Objective: Coronary artery disease, the leading cause of morbidity and mortality worldwide, is an inflammatory disease. The X-ray repair cross complementing 1 (XRCC1) gene plays the role of scaffolding protein for the base excision repair (BER) and single strand break (SSB) repair.
Methods: The study population consisted of 402 participants living in the same region and classified into case group (n = 201) and control group (n = 201). Phenol-chloroform method was used to extract DNA from blood samples of the study participants. The X-ray repair cross complementing 1 genotypes were determined using polymerase chain reaction/ restriction fragment length polymorphism (PCR/RFLP) methods.

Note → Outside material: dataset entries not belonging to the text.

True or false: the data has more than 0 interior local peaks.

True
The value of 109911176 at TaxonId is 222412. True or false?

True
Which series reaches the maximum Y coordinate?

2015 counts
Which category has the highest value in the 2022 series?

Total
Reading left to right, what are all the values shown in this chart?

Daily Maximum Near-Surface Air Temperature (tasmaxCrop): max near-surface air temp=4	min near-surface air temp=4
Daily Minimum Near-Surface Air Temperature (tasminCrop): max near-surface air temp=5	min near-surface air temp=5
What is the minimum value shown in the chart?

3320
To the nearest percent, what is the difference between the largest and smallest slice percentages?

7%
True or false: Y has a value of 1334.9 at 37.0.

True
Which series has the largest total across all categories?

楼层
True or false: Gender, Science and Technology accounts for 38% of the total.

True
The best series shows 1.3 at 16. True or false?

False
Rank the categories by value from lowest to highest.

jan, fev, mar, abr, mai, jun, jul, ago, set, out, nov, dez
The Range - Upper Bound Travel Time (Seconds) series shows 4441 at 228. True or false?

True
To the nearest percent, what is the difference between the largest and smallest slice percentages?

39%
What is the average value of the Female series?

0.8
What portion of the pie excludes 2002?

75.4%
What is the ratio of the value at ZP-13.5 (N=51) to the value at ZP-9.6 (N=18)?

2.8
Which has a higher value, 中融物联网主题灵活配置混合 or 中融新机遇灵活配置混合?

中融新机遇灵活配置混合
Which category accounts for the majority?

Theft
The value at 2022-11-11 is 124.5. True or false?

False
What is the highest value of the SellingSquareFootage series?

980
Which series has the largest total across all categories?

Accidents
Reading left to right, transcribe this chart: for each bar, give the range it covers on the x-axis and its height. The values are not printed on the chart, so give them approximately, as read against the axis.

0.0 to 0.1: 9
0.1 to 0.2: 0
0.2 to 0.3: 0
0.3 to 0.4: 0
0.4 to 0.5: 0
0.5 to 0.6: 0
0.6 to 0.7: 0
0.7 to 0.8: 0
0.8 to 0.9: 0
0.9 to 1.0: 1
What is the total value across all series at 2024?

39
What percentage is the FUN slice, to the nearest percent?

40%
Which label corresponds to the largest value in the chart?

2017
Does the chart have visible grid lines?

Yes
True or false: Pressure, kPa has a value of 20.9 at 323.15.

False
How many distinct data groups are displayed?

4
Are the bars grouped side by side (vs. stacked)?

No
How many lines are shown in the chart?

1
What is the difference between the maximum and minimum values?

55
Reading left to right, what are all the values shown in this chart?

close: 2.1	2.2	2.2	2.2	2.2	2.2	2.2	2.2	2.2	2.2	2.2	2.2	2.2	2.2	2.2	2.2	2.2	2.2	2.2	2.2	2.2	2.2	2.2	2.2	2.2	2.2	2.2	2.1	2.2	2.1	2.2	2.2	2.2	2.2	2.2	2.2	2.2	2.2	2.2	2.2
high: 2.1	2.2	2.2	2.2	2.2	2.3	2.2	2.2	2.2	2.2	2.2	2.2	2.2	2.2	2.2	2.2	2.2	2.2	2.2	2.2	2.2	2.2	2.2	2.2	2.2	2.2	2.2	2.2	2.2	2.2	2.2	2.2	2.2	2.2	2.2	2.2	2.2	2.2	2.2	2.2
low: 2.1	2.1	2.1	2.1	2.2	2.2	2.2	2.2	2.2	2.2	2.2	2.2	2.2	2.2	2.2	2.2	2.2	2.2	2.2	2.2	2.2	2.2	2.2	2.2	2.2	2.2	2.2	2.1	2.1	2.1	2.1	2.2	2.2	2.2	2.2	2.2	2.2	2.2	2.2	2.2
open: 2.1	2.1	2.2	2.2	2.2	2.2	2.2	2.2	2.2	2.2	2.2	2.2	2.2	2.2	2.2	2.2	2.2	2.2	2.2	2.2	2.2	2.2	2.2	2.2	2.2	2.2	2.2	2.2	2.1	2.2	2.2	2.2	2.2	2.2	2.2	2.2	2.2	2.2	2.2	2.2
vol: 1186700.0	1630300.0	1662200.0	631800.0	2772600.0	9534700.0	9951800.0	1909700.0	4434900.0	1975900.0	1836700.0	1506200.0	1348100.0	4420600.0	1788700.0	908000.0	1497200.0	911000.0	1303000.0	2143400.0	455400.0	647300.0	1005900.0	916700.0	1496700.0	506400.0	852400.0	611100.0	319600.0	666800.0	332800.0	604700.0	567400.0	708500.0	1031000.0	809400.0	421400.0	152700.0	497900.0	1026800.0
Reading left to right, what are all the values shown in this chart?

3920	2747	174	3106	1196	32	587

Results: No statistically significant difference was found between the study groups in terms of allele and genotype frequencies in XRCC1 Arg194Trp polymorphism. However, distribution of XRCC1 399Gln allele frequency was found to differ at a statistically significant level between the case and the control groups (p = 0.003; OR = 1.56). Regarding the Arg/Arg genotype in Arg399Gln polymorphism, a statistically significant difference was detected in the distribution of Gln/Gln genotype (p = 0.017; adj OR = 3.11). Statistically significant differences were also recorded for Arg399Gln polymorphism among the smoking male participants with hypertension (p = 0.009; p = 0.031; p = 0.032, respectively).
Conclusion: The study suggests that XRCC1 399Gln/Gln genotype may be a significant risk factor for coronary artery disease.